Mitochondrial protein translation requires interactions between transfer RNAs encoded by the mitochondrial genome (mt- TRNAs) and mitochondrial aminoacyl tRNA synthetase proteins (mt- AaRS) encoded by the nuclear genome. It has been argued that animal mt- TRNAs have higher deleterious substitution rates relative to their nuclear-encoded counterparts, the cytoplasmic tRNAs (cyt- TRNAs). This dynamic predicts elevated rates of compensatory evolution of mt- AaRS that interact with mt- TRNAs, relative to aaRS that interact with cyt- TRNAs (cyt- AaRS).We find that mt- AaRS do evolve at significantly higher rates (exemplified by higher dN and dN/dS) relative to cyt- AaRS, across mammals, birds, and Drosophila.

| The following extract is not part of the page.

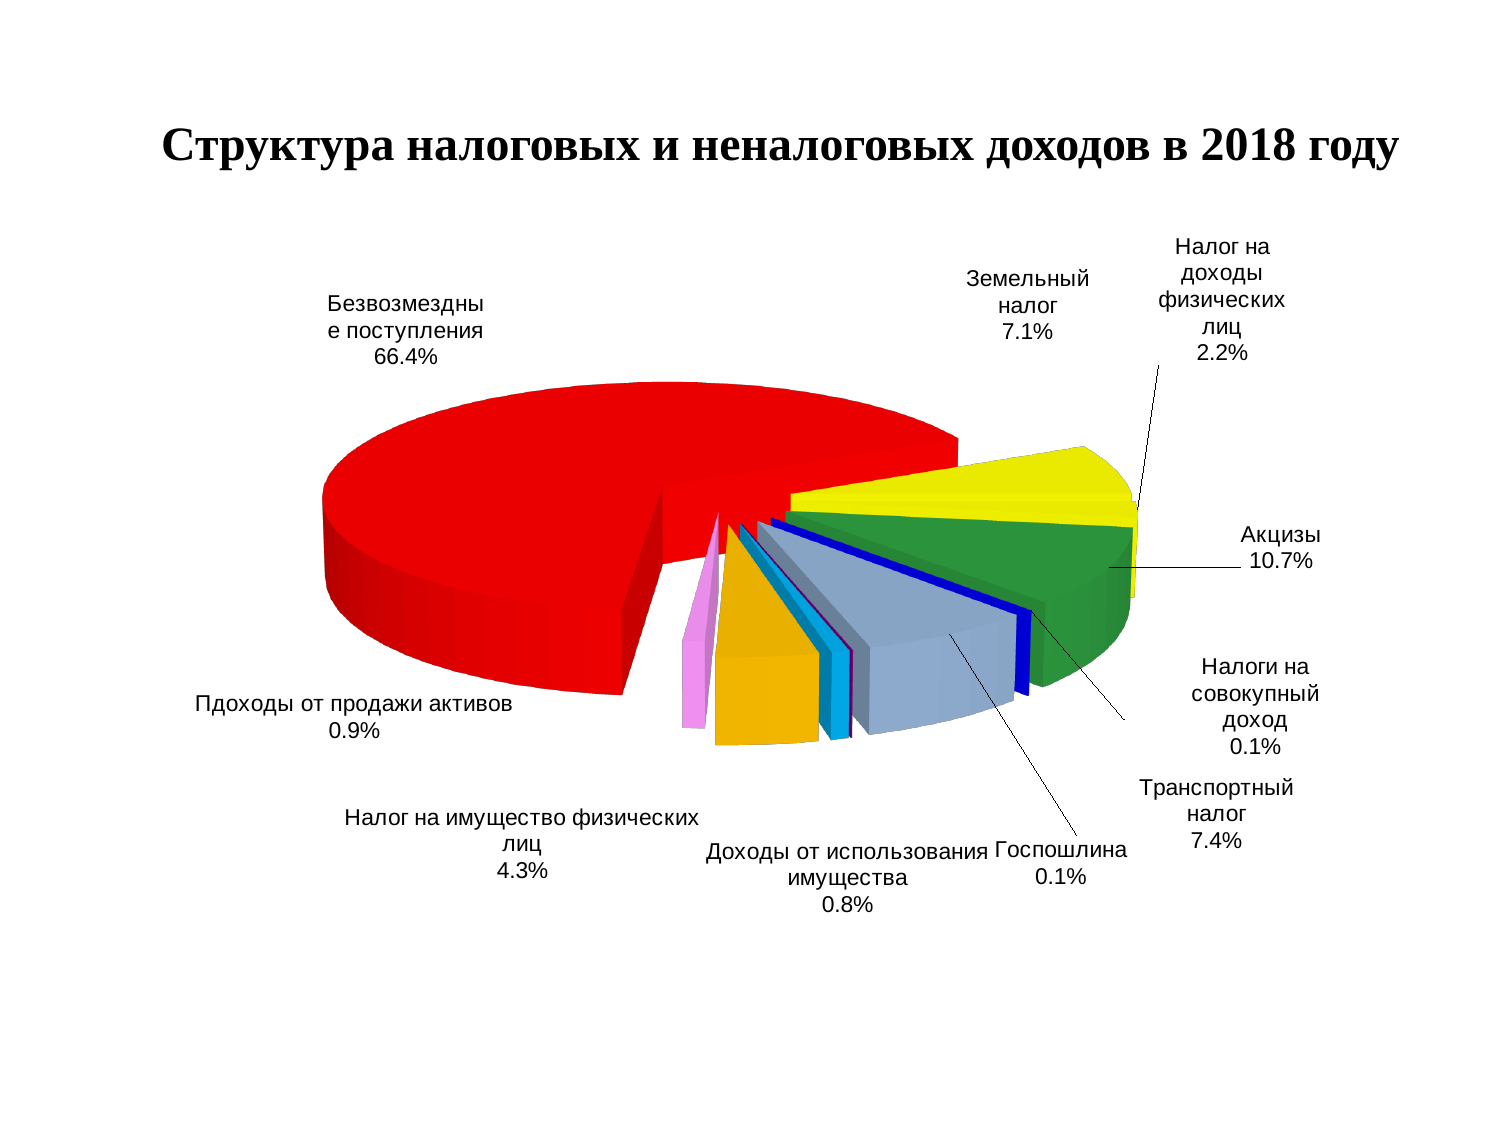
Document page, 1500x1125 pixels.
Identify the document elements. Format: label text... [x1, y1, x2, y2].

chart [194, 219, 1398, 929]
text_box Структура налоговых и неналоговых доходов в 2018 году [131, 105, 1431, 178]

While this pattern supports a model of compensatory evolution, the level at which a gene is expressed is a more general predictor of protein evolutionary rate.We find that gene expression level explains 10-56% of the variance in aaRS dN/dS, and that cyt- AaRS are more highly expressed in addition to having lower dN/dS values relative to mt- AaRS, consistent with more highly expressed genes being more evolutionarily constrained. Furthermore, we find no evidence of positive selection acting on either class of aaRS protein, as would be expected under a model of compensatory evolution. Nevertheless, the signature of faster mt- AaRS evolution persists in mammalian, but not bird or Drosophila, lineages after controlling for gene expression, suggesting some additional effect of compensatory evolution for mammalian mt- AaRS. We conclude that gene expression is the strongest factor governing differential amino acid substitution rates in proteins interacting with mitochondrial versus cytoplasmic factors, with important differences in mt- AaRS molecular evolution among taxonomic groups.